[Votre consigne] Remplacez « Liiga » par « SM-liiga » dans les enregistrements, du début jusqu'à la ligne contenant « Bob Davies | Points Per Game: normal -> bold » comprise, et recopiez ces lignes sans rien changer d'autre.

[Lignes de données]
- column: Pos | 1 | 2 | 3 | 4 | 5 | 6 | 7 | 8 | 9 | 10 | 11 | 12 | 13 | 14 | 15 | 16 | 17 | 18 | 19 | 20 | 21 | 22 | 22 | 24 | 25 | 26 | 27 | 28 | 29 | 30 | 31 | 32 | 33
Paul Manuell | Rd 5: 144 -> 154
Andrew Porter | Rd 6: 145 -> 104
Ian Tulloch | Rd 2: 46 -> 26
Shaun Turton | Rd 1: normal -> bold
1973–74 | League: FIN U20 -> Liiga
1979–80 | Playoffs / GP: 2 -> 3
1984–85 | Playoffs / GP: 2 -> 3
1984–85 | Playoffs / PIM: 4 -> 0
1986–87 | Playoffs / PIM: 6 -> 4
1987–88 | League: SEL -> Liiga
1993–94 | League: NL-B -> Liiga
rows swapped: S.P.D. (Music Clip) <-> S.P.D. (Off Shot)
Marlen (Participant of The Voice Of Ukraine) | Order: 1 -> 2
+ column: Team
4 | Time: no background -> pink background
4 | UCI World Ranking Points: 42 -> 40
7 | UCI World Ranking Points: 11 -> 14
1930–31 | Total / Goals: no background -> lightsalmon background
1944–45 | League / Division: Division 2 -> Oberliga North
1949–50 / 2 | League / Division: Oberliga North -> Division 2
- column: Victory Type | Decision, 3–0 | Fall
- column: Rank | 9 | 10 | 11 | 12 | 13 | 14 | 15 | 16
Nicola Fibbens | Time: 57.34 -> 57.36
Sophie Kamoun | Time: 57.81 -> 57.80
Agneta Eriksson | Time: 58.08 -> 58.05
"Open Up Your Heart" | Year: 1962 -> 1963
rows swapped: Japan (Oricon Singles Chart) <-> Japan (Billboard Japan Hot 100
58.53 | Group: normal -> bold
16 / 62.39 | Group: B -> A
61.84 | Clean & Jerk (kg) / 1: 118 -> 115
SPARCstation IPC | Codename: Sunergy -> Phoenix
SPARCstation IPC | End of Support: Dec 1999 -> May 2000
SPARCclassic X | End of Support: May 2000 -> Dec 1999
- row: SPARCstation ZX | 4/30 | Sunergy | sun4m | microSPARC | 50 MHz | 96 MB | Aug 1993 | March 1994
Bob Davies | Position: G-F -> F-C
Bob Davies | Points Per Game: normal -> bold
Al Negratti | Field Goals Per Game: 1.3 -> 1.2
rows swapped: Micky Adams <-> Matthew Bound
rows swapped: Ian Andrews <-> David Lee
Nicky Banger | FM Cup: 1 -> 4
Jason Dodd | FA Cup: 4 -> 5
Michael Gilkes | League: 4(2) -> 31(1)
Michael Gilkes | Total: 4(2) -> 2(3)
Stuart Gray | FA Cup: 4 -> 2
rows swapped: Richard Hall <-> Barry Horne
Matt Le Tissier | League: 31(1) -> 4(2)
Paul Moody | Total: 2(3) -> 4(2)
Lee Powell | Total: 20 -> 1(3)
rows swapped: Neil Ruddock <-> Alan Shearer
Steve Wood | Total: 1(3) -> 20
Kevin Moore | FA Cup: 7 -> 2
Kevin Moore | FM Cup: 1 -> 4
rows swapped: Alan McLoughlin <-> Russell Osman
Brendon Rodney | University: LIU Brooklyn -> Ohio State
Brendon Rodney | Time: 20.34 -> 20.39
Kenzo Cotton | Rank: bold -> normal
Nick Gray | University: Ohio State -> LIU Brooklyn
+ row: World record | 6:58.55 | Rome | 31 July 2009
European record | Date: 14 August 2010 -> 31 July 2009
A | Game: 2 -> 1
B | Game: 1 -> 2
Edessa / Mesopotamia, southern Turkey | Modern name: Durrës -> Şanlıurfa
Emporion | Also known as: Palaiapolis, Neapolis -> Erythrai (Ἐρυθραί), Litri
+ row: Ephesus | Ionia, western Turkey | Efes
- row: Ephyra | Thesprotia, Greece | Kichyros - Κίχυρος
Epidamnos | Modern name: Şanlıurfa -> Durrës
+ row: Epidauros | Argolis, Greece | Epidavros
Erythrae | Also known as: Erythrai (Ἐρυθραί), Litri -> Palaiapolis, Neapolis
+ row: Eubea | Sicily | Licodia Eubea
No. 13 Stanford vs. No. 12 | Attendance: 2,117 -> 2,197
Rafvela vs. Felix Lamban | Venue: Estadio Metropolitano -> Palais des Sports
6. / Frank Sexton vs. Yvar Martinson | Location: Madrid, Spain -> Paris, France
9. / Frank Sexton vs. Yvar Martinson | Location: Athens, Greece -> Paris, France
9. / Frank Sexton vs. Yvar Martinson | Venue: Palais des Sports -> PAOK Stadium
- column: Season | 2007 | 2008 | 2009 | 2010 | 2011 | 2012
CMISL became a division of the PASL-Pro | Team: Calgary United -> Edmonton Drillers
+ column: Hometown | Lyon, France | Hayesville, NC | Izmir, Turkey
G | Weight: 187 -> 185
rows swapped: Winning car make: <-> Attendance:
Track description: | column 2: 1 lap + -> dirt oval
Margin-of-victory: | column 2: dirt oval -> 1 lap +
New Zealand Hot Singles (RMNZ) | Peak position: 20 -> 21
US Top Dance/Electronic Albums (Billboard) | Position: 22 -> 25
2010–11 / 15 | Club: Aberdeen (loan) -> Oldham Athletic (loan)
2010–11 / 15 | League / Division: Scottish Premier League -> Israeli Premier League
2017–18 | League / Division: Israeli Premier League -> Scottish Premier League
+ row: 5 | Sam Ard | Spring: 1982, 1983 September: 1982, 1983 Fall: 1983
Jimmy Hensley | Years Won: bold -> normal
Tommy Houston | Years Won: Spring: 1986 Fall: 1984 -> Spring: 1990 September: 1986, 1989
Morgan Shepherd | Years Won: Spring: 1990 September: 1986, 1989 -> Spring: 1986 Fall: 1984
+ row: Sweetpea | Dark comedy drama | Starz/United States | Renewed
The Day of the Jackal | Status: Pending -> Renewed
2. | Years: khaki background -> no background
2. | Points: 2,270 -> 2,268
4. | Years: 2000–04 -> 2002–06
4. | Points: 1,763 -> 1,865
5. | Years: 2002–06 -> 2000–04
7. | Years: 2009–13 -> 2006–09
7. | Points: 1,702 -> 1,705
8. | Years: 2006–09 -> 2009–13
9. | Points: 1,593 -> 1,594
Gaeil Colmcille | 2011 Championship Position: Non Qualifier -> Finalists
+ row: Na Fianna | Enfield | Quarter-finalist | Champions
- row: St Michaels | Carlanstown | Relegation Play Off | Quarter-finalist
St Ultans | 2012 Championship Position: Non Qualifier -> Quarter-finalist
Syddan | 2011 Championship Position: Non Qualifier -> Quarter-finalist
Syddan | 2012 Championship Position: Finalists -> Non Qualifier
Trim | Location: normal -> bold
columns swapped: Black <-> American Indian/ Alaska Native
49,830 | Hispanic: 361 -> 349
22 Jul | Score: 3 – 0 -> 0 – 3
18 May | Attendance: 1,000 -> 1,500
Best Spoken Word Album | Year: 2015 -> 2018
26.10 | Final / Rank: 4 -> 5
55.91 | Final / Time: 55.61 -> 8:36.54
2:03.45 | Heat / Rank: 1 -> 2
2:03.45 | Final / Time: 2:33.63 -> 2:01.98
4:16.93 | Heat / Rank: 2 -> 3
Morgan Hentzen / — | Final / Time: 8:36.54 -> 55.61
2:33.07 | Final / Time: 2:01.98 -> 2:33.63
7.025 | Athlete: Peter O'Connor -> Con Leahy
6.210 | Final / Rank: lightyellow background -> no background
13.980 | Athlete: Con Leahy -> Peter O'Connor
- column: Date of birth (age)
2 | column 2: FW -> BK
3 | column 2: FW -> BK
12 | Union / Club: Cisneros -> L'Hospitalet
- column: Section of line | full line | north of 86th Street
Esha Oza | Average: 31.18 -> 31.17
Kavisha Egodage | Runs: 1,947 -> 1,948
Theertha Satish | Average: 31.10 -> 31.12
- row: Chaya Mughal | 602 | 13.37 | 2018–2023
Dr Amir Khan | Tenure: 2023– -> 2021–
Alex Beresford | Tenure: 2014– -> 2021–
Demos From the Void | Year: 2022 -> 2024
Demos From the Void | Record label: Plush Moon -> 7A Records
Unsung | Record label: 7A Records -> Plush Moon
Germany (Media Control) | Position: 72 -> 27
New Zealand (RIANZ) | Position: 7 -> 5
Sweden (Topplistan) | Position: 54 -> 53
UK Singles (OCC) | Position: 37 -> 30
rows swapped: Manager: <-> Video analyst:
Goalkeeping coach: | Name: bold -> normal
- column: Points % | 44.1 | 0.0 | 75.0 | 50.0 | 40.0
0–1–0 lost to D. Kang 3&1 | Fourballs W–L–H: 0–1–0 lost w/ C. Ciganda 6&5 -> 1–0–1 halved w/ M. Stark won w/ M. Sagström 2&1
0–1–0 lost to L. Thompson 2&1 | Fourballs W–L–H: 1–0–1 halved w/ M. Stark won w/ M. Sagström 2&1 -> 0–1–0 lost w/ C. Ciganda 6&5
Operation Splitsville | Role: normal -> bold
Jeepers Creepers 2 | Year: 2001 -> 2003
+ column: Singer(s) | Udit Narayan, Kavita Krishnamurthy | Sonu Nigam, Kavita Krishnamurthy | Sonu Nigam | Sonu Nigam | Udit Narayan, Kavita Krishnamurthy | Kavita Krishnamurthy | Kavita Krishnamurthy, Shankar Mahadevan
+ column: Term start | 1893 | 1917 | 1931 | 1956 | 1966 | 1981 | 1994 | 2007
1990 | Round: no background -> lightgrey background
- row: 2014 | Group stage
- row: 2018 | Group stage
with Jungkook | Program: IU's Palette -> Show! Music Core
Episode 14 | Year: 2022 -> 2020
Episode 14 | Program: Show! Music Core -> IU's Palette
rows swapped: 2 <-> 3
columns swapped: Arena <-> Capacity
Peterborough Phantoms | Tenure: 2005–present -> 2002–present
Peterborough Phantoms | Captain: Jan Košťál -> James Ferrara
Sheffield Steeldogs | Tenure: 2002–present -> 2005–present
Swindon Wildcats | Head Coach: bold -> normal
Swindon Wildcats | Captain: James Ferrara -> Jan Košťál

[Résultat]
- column: Pos | 1 | 2 | 3 | 4 | 5 | 6 | 7 | 8 | 9 | 10 | 11 | 12 | 13 | 14 | 15 | 16 | 17 | 18 | 19 | 20 | 21 | 22 | 22 | 24 | 25 | 26 | 27 | 28 | 29 | 30 | 31 | 32 | 33
Paul Manuell | Rd 5: 144 -> 154
Andrew Porter | Rd 6: 145 -> 104
Ian Tulloch | Rd 2: 46 -> 26
Shaun Turton | Rd 1: normal -> bold
1973–74 | League: FIN U20 -> SM-liiga
1979–80 | Playoffs / GP: 2 -> 3
1984–85 | Playoffs / GP: 2 -> 3
1984–85 | Playoffs / PIM: 4 -> 0
1986–87 | Playoffs / PIM: 6 -> 4
1987–88 | League: SEL -> SM-liiga
1993–94 | League: NL-B -> SM-liiga
rows swapped: S.P.D. (Music Clip) <-> S.P.D. (Off Shot)
Marlen (Participant of The Voice Of Ukraine) | Order: 1 -> 2
+ column: Team
4 | Time: no background -> pink background
4 | UCI World Ranking Points: 42 -> 40
7 | UCI World Ranking Points: 11 -> 14
1930–31 | Total / Goals: no background -> lightsalmon background
1944–45 | League / Division: Division 2 -> Oberliga North
1949–50 / 2 | League / Division: Oberliga North -> Division 2
- column: Victory Type | Decision, 3–0 | Fall
- column: Rank | 9 | 10 | 11 | 12 | 13 | 14 | 15 | 16
Nicola Fibbens | Time: 57.34 -> 57.36
Sophie Kamoun | Time: 57.81 -> 57.80
Agneta Eriksson | Time: 58.08 -> 58.05
"Open Up Your Heart" | Year: 1962 -> 1963
rows swapped: Japan (Oricon Singles Chart) <-> Japan (Billboard Japan Hot 100
58.53 | Group: normal -> bold
16 / 62.39 | Group: B -> A
61.84 | Clean & Jerk (kg) / 1: 118 -> 115
SPARCstation IPC | Codename: Sunergy -> Phoenix
SPARCstation IPC | End of Support: Dec 1999 -> May 2000
SPARCclassic X | End of Support: May 2000 -> Dec 1999
- row: SPARCstation ZX | 4/30 | Sunergy | sun4m | microSPARC | 50 MHz | 96 MB | Aug 1993 | March 1994
Bob Davies | Position: G-F -> F-C
Bob Davies | Points Per Game: normal -> bold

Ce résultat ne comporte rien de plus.